:: Excerpt ::
There have been some good other suggestions for fishy companions, but I don't think rummynose tetra would be good. There are actually three species on the market that are commonly sold as "rummynose tetra" (_Hemigrammus bleheri_, _H. rhodostomus_, and _Petitella georgiae_), and only one of them is actually suited for the warm temps betta like (they are also seen in discus setups for this reason). The other problem being that they like large tanks. This is one tetra you should really have in schools of 10 or more and they grow around 2 inches long. However, if you have soft enough water, they would be great in your 200L! 

Cherry barb and harlequin rasbora are good fits, tho. Just make sure to get at least 6 of each as they are schooling fish.


----------



## Sena Hansler (Aug 24, 2011)

Someone has lambchop rasbora.  they are smaller... -name of the person slips mind- x.x look almost the same as harlequin, except a bit slimmer, and smaller


----------



## MaisyDawgThirteen (Dec 7, 2011)

:: Raw records ::
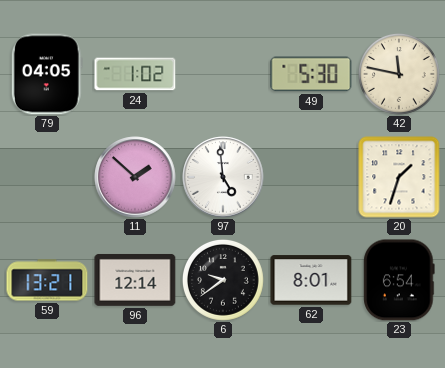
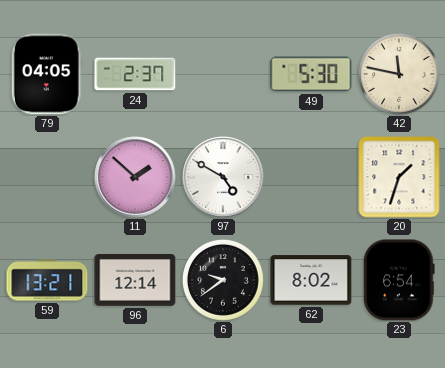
24: 1:02 -> 2:37
97: 4:59 -> 4:50
62: 8:01 -> 8:02
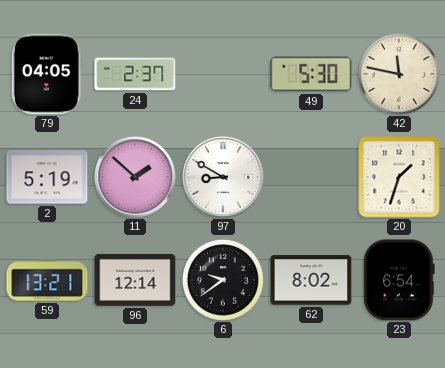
2: none -> 5:19
97: 4:50 -> 8:50
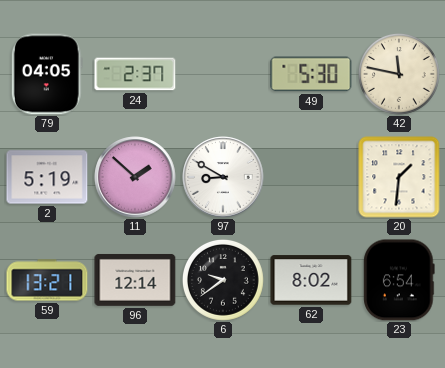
20: 1:33 -> 1:31
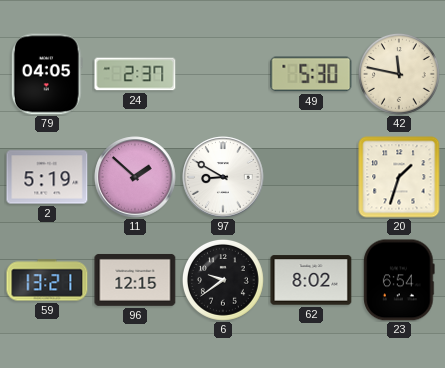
20: 1:31 -> 1:33
96: 12:14 -> 12:15
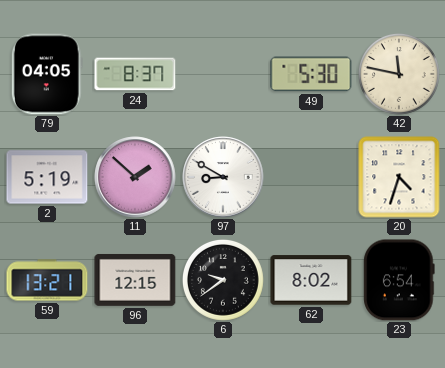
24: 2:37 -> 8:37
20: 1:33 -> 4:33
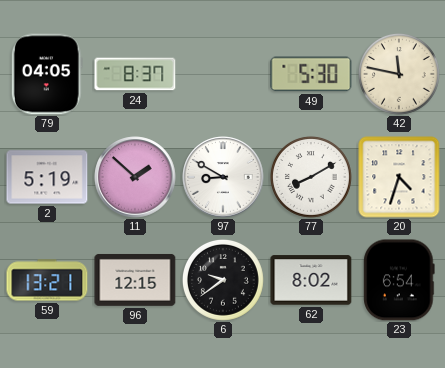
77: none -> 8:10
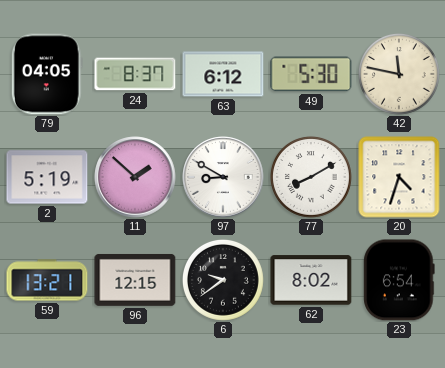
63: none -> 6:12
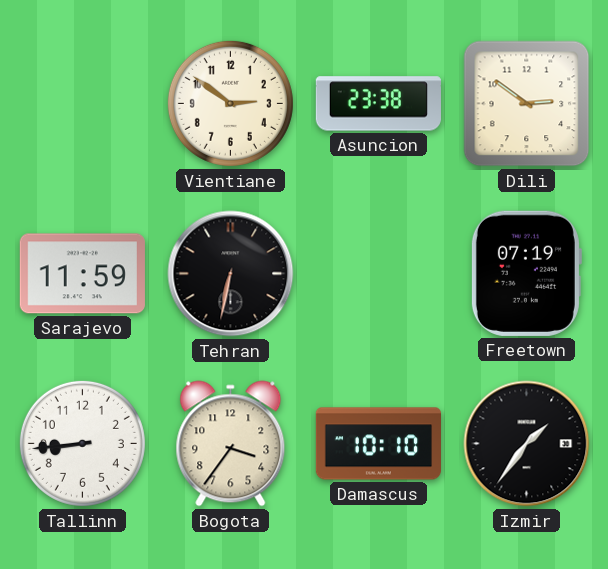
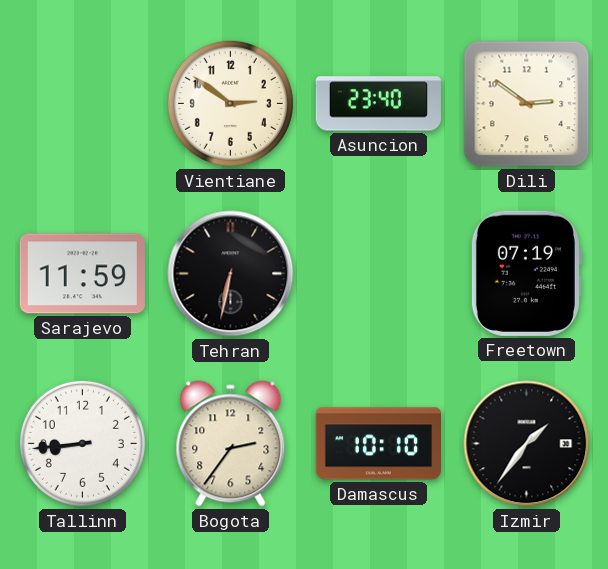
Asuncion: 23:38 -> 23:40
Bogota: 3:36 -> 2:36
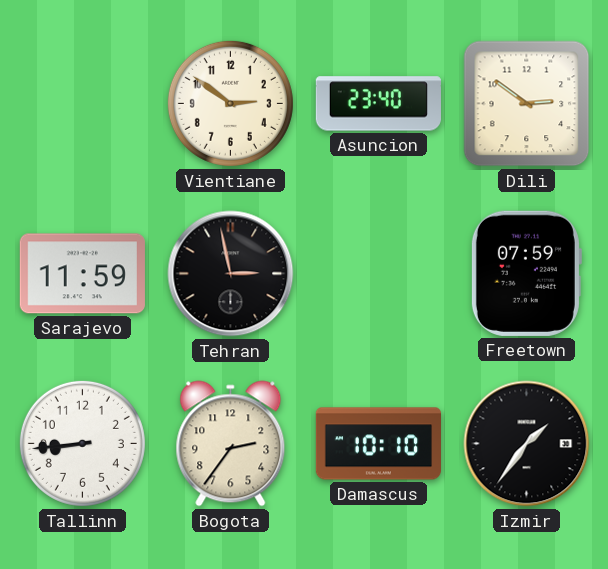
Tehran: 6:32 -> 2:58
Freetown: 07:19 -> 07:59
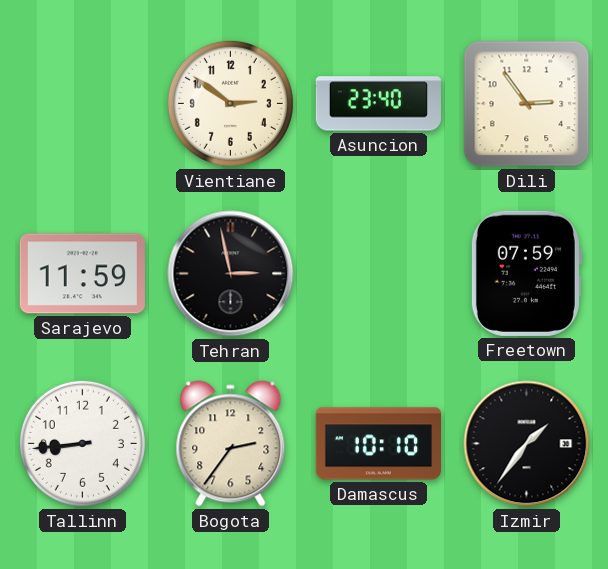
Dili: 2:51 -> 2:54
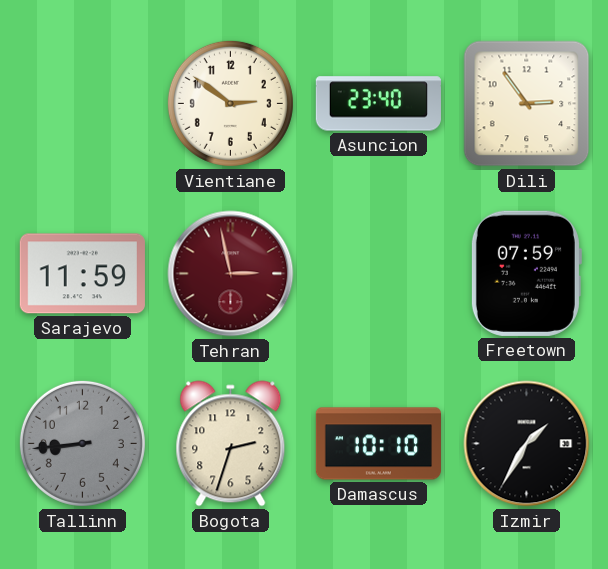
Tehran dial: black -> burgundy
Tallinn dial: white -> grey
Bogota: 2:36 -> 2:33
Izmir: 1:36 -> 1:35
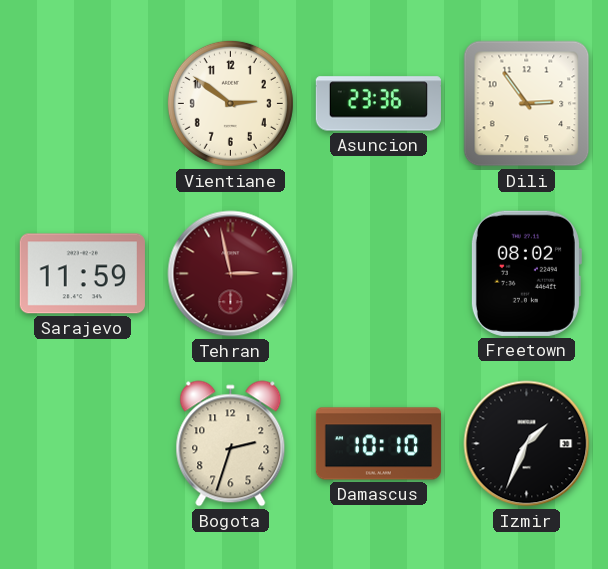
Asuncion: 23:40 -> 23:36
Freetown: 07:59 -> 08:02
Tallinn: 8:44 -> none
Izmir: 1:35 -> 1:34
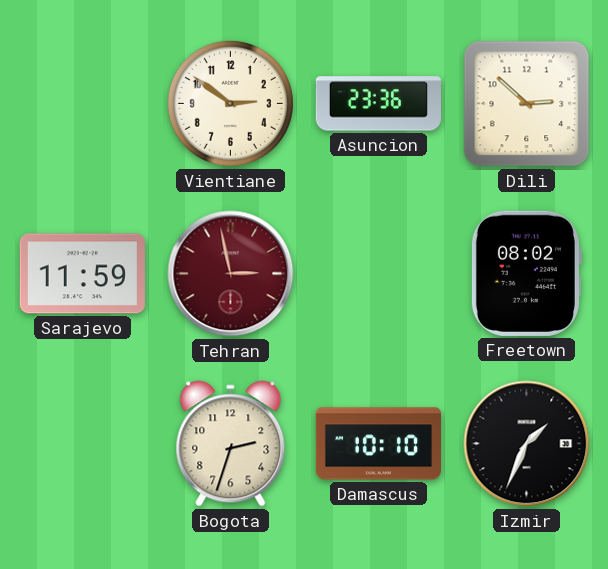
Dili: 2:54 -> 2:52
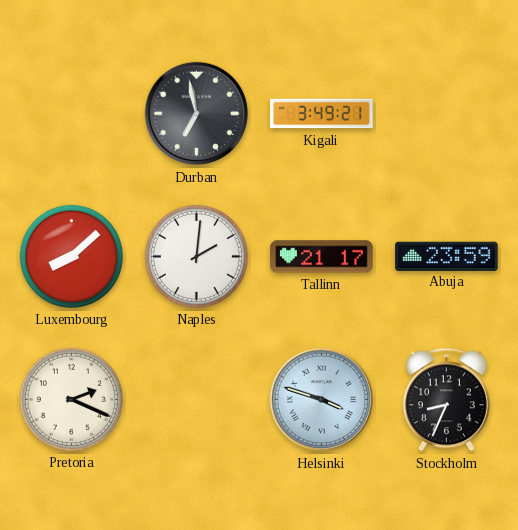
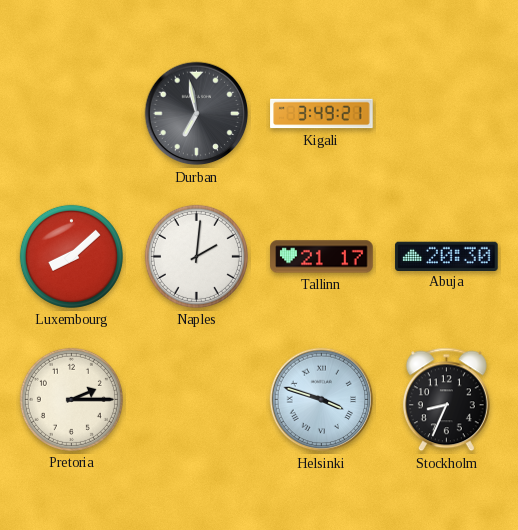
Abuja: 23:59 -> 20:30
Pretoria: 2:19 -> 2:15
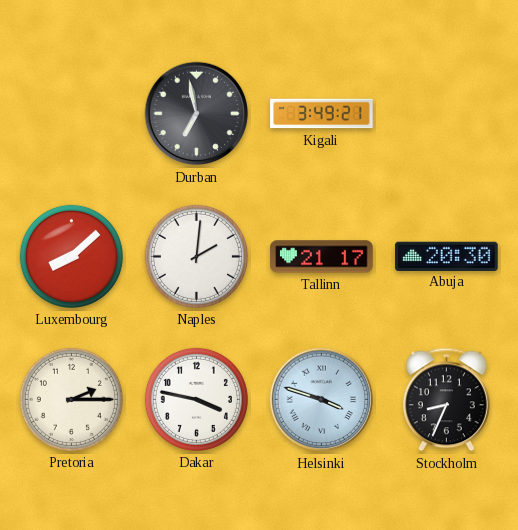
Dakar: none -> 3:47
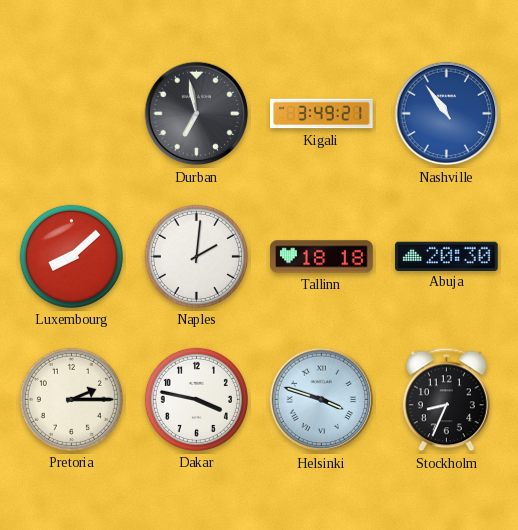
Nashville: none -> 10:54
Tallinn: 21:17 -> 18:18
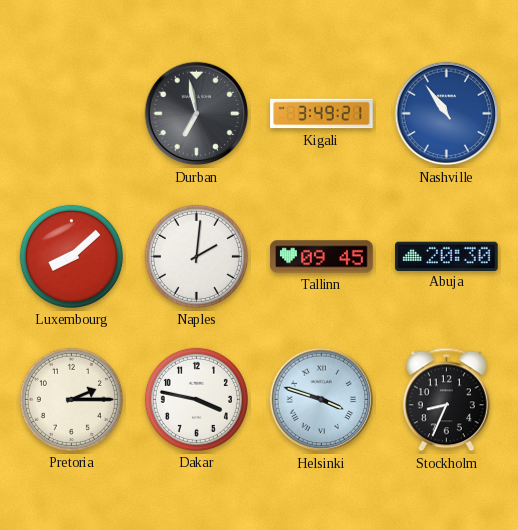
Tallinn: 18:18 -> 09:45
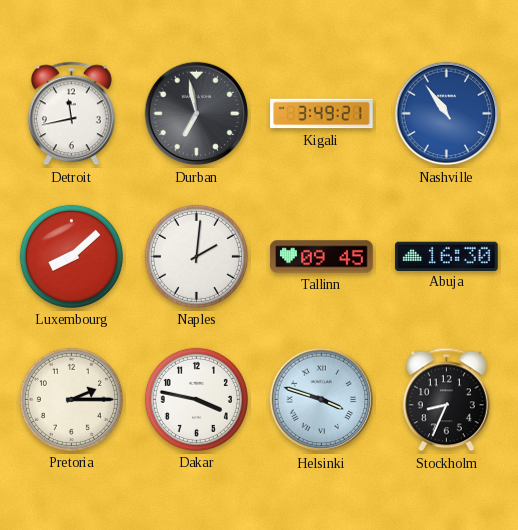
Detroit: none -> 11:43
Abuja: 20:30 -> 16:30
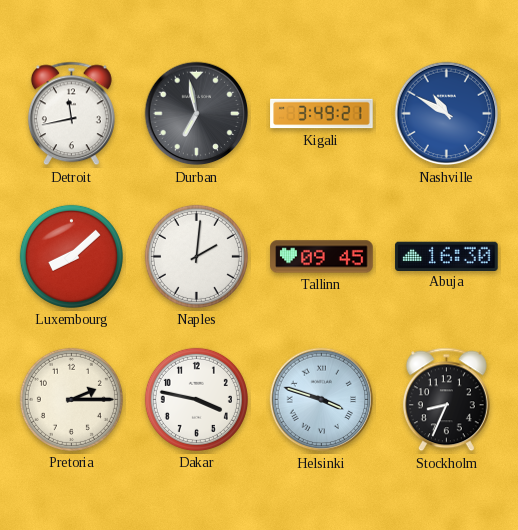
Nashville: 10:54 -> 10:50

:: Tasks to complete ::
**1)** Sum up the aquarium excerpt in two sentences.
**2)** Please return the aquarium excerpt's text from "Someone has lambchop" to "(Dec 7, 2011)", copied word for word.

:: Solution list ::
**1)** One poster advises against rummynose tetra because three species are sold under that name, only one suits the warm temperatures bettas like, and they need large tanks and schools of 10 or more, though they would be great in the 200L with soft enough water. The poster calls cherry barb and harlequin rasbora good fits in groups of at least 6, and another poster says someone has lambchop rasbora, which look almost the same as harlequin but are slimmer and smaller.

**2)**
Someone has lambchop rasbora.  they are smaller... -name of the person slips mind- x.x look almost the same as harlequin, except a bit slimmer, and smaller


----------



## MaisyDawgThirteen (Dec 7, 2011)